Disclosure and Barring Service

Last December, the Criminal Records Bureau (which used to carry out CRB checks) merged with the Independent Safeguarding Authority to become the Disclosure and Barring Service.  One of the consequences is that CRB checks are now called DBS checks.

Online Update Service

The process for checking employees’ criminal records remained similar but from 17 June employees will be able to sign up to an online Update Service on an annual basis currently at the cost of £13 per year.  This means that an employee’s DBS certificate will be “portable” to new jobs of the same type requiring the same level of DBS check.  In carrying out a check, the employer will either be told that the certificate is still current and valid or that a new check is needed as new information has been added since the original certificate was issued.
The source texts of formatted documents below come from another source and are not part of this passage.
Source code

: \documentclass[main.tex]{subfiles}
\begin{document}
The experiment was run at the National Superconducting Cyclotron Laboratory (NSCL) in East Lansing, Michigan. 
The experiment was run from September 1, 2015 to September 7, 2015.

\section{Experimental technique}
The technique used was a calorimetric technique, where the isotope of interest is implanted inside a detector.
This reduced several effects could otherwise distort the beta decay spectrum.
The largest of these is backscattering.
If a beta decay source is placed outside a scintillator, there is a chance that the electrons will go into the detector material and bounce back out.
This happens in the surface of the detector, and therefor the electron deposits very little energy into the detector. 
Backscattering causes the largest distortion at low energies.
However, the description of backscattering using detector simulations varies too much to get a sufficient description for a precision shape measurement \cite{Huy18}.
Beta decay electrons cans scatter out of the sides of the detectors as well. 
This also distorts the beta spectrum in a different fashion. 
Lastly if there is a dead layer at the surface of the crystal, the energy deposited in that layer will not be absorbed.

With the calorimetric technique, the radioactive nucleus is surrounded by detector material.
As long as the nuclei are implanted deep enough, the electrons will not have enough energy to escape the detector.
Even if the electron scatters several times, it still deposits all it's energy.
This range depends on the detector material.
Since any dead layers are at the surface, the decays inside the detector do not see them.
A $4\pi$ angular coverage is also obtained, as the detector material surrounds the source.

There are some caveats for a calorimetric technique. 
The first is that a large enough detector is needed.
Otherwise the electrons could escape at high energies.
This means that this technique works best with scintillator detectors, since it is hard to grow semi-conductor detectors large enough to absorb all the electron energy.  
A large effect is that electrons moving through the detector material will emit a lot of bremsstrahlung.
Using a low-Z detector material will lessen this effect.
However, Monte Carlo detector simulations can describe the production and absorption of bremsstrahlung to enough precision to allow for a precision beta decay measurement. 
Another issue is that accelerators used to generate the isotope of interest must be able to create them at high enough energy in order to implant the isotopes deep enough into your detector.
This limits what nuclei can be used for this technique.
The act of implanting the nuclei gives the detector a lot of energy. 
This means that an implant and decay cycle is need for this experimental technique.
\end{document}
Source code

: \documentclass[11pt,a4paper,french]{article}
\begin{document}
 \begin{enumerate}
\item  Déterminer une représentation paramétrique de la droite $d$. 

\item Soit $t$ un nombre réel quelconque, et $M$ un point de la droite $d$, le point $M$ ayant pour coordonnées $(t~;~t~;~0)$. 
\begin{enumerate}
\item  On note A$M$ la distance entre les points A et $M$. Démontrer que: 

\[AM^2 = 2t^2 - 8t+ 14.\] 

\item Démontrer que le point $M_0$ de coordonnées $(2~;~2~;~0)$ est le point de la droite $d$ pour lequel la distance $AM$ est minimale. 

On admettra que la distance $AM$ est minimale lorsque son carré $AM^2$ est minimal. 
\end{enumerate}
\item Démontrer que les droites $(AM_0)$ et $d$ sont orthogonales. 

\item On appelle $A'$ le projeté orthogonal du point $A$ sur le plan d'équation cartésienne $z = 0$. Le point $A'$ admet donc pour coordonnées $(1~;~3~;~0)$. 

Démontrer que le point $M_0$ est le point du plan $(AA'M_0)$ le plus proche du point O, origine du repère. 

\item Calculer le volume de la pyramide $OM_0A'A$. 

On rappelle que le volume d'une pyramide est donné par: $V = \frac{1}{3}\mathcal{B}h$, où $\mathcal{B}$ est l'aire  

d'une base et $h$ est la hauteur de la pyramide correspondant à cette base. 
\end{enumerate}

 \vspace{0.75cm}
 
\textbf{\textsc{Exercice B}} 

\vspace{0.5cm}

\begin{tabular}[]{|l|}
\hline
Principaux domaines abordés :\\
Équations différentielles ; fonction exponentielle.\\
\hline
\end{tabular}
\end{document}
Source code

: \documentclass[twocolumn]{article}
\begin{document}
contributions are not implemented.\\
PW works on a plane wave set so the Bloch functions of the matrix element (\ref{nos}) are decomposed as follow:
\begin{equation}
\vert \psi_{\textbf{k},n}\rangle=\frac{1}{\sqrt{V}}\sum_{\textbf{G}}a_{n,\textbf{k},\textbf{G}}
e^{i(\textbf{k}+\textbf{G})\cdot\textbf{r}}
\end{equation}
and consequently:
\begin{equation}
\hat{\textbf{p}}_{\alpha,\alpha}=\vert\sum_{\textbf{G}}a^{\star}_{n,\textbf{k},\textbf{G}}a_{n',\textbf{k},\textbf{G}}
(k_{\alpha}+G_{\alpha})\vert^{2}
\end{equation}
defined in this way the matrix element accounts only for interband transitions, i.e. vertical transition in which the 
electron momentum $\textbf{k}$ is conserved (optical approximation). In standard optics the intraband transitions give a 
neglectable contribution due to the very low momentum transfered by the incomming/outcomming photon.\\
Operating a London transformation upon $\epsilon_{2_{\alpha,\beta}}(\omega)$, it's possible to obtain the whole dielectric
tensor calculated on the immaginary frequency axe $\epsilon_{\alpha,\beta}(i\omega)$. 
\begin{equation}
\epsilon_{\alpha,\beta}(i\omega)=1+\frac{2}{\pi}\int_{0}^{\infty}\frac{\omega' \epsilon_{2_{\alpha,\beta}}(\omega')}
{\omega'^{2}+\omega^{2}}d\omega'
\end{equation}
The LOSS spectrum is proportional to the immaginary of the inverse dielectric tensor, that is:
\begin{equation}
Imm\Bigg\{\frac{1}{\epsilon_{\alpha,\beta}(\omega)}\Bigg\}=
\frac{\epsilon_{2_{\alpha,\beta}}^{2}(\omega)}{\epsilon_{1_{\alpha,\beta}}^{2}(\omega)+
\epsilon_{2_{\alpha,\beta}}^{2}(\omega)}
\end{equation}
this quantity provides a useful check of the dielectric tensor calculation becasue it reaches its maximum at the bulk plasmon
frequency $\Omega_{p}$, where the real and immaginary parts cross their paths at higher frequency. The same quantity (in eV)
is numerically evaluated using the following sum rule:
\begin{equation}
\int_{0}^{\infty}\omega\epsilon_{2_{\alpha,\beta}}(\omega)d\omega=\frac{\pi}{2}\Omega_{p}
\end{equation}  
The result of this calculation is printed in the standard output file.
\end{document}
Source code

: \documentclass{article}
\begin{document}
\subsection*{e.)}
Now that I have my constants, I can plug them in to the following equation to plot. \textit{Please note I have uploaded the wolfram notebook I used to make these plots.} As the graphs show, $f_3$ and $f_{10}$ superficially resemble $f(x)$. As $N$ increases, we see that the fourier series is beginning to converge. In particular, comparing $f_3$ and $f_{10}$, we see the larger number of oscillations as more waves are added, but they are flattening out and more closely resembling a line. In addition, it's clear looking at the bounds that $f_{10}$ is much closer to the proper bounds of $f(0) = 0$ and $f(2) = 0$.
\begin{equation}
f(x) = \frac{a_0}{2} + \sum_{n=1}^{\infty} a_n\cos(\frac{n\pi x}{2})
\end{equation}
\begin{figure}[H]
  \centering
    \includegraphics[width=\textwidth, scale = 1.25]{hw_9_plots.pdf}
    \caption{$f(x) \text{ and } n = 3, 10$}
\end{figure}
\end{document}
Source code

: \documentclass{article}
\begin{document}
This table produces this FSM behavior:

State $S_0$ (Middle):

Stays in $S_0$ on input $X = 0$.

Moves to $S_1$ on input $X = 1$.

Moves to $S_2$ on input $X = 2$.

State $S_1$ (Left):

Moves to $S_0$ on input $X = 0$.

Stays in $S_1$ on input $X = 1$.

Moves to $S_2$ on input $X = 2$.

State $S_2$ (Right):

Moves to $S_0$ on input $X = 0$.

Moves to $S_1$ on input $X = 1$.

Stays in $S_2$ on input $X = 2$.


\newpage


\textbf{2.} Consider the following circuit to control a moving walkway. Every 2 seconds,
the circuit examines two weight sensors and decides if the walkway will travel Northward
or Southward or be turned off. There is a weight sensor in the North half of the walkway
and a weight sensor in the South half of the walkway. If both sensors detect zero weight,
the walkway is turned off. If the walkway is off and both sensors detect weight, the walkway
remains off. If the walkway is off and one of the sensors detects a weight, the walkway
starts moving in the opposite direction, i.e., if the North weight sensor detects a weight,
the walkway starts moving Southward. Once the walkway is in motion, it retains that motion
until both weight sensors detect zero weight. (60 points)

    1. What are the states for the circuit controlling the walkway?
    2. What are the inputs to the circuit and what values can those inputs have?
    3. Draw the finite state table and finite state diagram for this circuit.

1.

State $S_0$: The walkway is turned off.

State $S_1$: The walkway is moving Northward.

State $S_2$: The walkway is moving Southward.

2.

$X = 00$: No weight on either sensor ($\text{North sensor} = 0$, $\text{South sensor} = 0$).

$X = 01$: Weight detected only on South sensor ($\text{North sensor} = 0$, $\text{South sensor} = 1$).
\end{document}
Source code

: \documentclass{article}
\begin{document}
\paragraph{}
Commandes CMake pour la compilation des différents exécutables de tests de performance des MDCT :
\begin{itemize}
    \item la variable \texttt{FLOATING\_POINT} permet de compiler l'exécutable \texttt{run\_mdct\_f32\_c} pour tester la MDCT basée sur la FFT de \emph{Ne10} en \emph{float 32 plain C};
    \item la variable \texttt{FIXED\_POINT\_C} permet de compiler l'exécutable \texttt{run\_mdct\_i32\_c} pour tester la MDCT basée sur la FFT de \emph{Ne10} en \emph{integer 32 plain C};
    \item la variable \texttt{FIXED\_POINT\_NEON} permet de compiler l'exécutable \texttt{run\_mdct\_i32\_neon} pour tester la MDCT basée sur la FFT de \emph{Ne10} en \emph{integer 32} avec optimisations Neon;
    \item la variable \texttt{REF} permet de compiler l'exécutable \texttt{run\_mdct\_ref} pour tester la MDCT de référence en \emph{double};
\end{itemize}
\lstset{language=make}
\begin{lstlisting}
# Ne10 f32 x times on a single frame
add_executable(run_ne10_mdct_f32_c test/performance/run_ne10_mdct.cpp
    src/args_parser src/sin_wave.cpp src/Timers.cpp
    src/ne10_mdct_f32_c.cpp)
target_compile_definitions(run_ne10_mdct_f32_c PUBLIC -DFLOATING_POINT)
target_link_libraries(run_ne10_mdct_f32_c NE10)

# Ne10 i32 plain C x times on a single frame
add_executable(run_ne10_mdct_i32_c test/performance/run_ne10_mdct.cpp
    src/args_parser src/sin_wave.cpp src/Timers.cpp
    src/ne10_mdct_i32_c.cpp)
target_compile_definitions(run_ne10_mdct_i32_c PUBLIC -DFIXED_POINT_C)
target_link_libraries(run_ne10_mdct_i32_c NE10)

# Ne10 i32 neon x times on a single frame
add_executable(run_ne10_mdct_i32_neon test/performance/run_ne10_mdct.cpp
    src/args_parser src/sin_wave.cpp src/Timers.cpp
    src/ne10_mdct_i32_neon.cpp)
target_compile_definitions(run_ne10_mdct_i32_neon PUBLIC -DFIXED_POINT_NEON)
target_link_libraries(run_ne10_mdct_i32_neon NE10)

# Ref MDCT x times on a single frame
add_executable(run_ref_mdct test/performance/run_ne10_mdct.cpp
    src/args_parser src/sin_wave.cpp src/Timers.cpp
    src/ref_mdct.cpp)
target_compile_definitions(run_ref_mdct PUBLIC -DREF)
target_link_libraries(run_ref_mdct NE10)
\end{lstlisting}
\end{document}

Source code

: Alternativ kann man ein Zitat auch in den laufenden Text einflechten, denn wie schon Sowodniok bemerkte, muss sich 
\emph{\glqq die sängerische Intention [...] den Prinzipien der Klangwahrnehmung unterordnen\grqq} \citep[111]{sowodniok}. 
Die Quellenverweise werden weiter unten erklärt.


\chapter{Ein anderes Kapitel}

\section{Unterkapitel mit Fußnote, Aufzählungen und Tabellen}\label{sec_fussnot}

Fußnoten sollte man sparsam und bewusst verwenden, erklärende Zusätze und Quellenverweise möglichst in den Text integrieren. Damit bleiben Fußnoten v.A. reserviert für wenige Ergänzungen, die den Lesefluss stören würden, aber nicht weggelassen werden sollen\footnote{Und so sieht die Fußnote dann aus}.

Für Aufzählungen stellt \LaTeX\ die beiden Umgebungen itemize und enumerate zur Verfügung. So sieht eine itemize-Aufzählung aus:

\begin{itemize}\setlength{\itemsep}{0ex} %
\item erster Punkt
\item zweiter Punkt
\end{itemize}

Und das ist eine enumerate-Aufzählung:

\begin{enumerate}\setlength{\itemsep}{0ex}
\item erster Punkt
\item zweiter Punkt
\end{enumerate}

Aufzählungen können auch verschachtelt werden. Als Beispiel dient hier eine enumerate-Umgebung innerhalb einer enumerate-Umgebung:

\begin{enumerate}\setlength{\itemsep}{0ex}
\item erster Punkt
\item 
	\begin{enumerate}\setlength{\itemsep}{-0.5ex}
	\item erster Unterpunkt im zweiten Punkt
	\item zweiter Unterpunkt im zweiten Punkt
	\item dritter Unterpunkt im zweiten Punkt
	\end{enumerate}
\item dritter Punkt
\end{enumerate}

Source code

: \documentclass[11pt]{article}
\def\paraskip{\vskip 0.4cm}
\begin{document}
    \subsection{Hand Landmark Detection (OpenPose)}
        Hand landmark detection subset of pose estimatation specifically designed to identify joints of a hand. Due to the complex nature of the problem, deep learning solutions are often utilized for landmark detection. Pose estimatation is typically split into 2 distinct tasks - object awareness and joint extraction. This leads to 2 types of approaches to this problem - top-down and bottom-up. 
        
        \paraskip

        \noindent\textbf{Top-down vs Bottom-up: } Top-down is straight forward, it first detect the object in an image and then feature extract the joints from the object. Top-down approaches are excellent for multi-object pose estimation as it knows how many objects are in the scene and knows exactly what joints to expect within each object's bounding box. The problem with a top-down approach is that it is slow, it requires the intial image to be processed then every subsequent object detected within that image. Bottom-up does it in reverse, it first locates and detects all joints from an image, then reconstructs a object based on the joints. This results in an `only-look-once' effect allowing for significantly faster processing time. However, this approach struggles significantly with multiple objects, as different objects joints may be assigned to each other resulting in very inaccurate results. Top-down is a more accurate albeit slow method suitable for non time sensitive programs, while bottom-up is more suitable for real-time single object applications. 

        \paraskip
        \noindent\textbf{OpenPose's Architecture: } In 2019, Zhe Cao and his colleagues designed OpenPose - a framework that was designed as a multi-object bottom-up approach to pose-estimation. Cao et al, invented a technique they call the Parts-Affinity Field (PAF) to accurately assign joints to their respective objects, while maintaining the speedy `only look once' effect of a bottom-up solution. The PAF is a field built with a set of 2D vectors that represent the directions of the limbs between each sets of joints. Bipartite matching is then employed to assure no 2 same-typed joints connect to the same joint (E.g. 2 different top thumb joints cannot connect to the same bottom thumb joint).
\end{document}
The cost of subscribing to the Update service will be borne by the employee but HMRC are going to provide tax relief where the employer reimburses the cost.

Recent legal challenge to the current scheme

The Government changed the law relating to criminal record checks last year in an attempt to achieve the correct balance between protecting vulnerable members of the public and safeguarding the liberty and privacy of employees.

However, the Court of Appeal recently decided, that even after these changes, Parliament has still not found the right balance.  The case concerned 3 individuals:  

  • a 21 year old man (T) who had applied for a part time job at his local football club and subsequently enrolled on a sports studies course at university. On both occasions, his criminal records check revealed 2  warnings which he had received when he was 11 in relation to stolen bicycles;
  • a 40 year old woman (JB) who wanted to work in the care sector but was prevented because of a caution she had accepted 9 years previously after stealing a packet of false nails (inadvertently according to her); and
  • a woman (AW) who wanted to serve in the Army but at the age of 16 had helped her boyfriend with a “car-jacking” during which her boyfriend had fatally stabbed the driver. She was convicted of manslaughter and robbery which are such serious offences that they will never be “spent”.

All of the individuals claimed that the ‘blanket disclosure’ of convictions as well as cautions and warnings unjustifiably interfered with their right to a private life under the European Convention on Human Rights.  The court agreed in T and JB’s cases as the offences were minor and committed several years earlier.  In T’s case the court also took the fact that he was only a child at the time of his cautions into account.  Although AW was also a child at the time of her offence, her claim was not upheld as her offences were so serious.  Parliament had drawn a line between offences which can be spent and those which cannot (as they are too serious) and there is no blanket policy of disclosure in relation to such offences.

In response, the rules were changed from 29 May 2013 so that old and minor convictions will no longer be disclosable on DBS certificates. The point at which a conviction will be removed from a DBS certificate will depend on the type of offence and whether the person was a child or adult when the offence was committed/caution received.